### THE TASKS
A: Translate this sentence from the mailing-list post about Mandrake Linux into Spanish: "However, a special version compiled for those CPUs will be available for download from our servers and on cheap CD-Roms."
B: Pick up the mailing-list post about Mandrake Linux after its last sentence and keep writing it.

━━ PAGE EXCERPT

2002-05-18 Thread Michael Adams

Mandrake definately is designed for pentiums up.

http://distro.ibiblio.org/pub/Linux/distributions/mandrake/Mandrake-old/8.1/i586/

quote
2. Installing

   See the install.htm file.

   IMPORTANT COMPATIBILITY NOTE:

   Mandrake is built with CPU speed optimizations for Pentium-class
   (Pentium(tm) and compatibles, AMD K6, Cyrix M2, PIII...) so it WILL
   NOT RUN on older i386 and i486 based computers. However, a special
   version compiled for those CPUs will be available for download from
   our servers and on cheap CD-Roms.
/quote

On Sun, 19 May 2002 09:30, Alexandre Barra wrote:
 Does anyone confirm that? A friend of mine told me yesterday that Mandrake
 8.2 can be run under PC486 DX-4 100 MHz.

━━━━
━━ DATASET EXTRACT

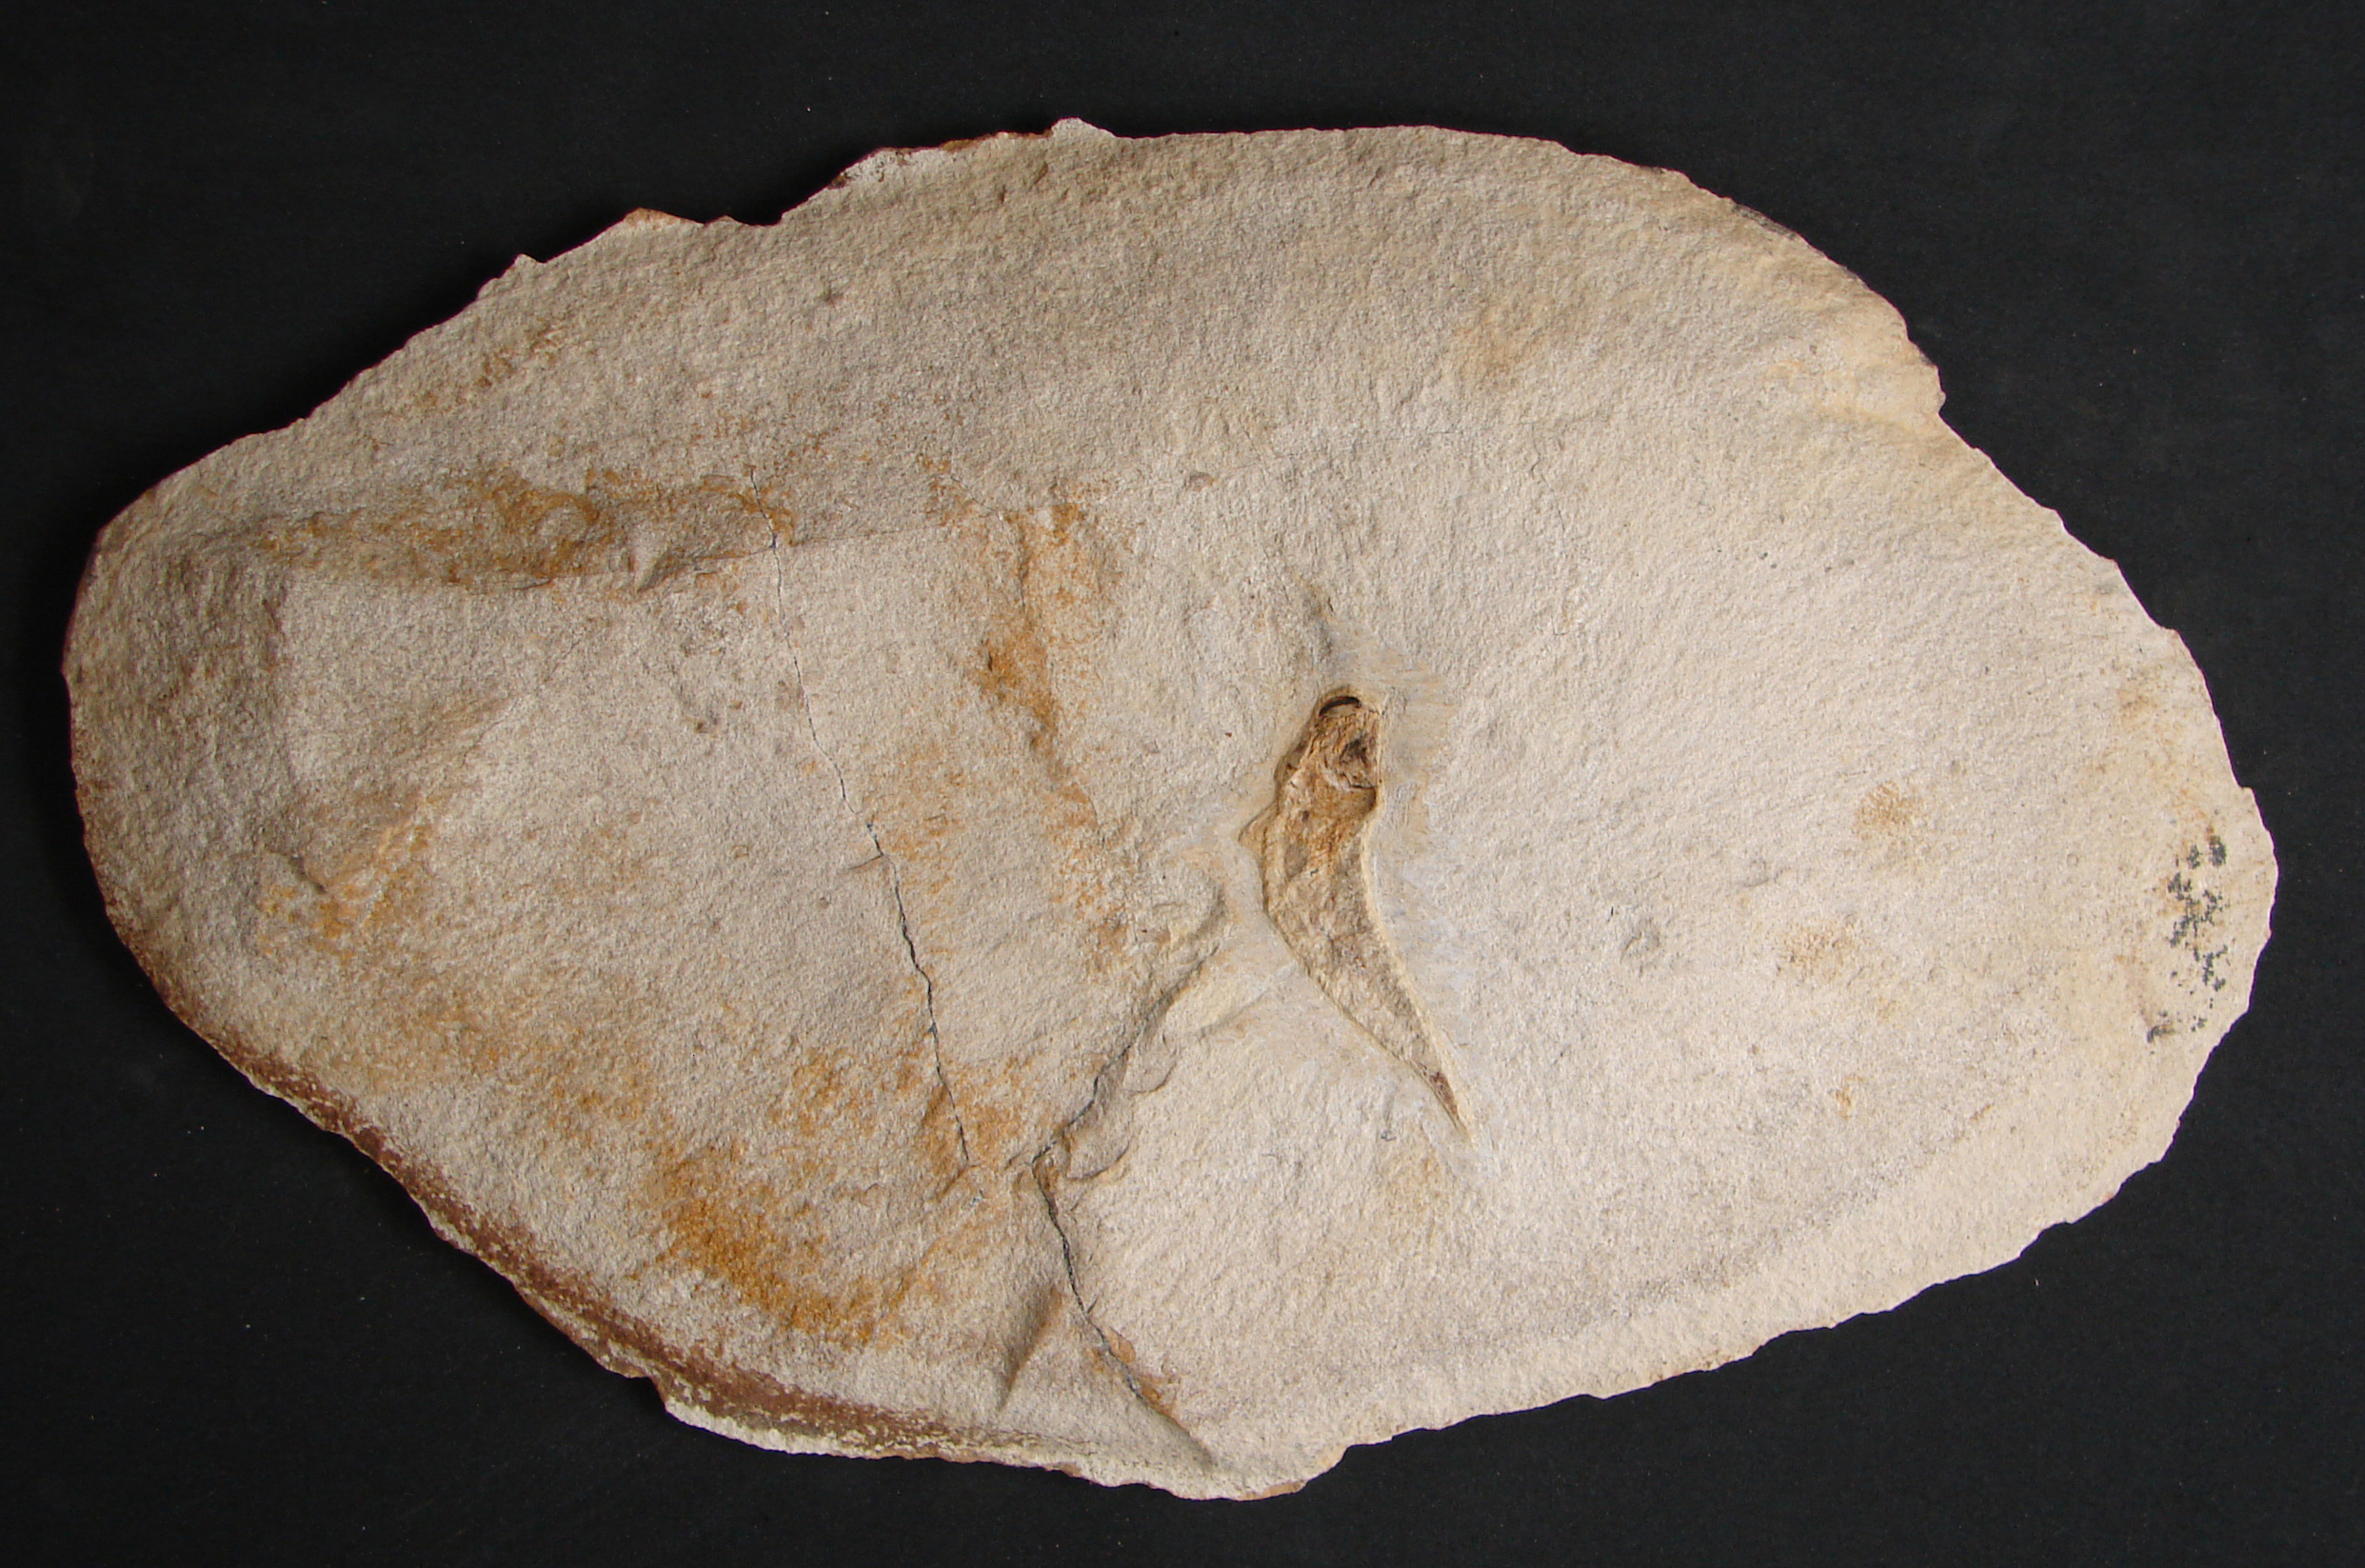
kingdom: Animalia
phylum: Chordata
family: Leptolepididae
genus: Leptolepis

━━━━

### RESPONSES TO THE TASKS
A: Sin embargo, una versión especial compilada para esas CPU estará disponible para descargar desde nuestros servidores y en CD-ROM económicos.

B:
 Thanks,

 Alex

 At 14:16 17/05/02 +0100, you wrote:
 As far as I am aware Mandrake 8.1 upwards will only run on Pentium 1's and
 upwards..no support for 286/386/486. Same applies to RH
 
 Please correct me if I'm wrong
 
 FreeBSD will still run from 386 upwards.
 
 :o)
 
 -Original Message-
 Sent: 17 May 2002 12:57 PM
 Subject: [newbie] hardware requirements
 
 
 Hello,
 
 I couldn't find at Mandrake's website what are mininum hardware
 requirements for 8.2 version install. Does anyone know that?
 
 I have an 486DX-4 100 MHz with 32 Mb RAM that I want to get back to life.
 Besides that OS, I'll install on it StarOffice 5.2 only.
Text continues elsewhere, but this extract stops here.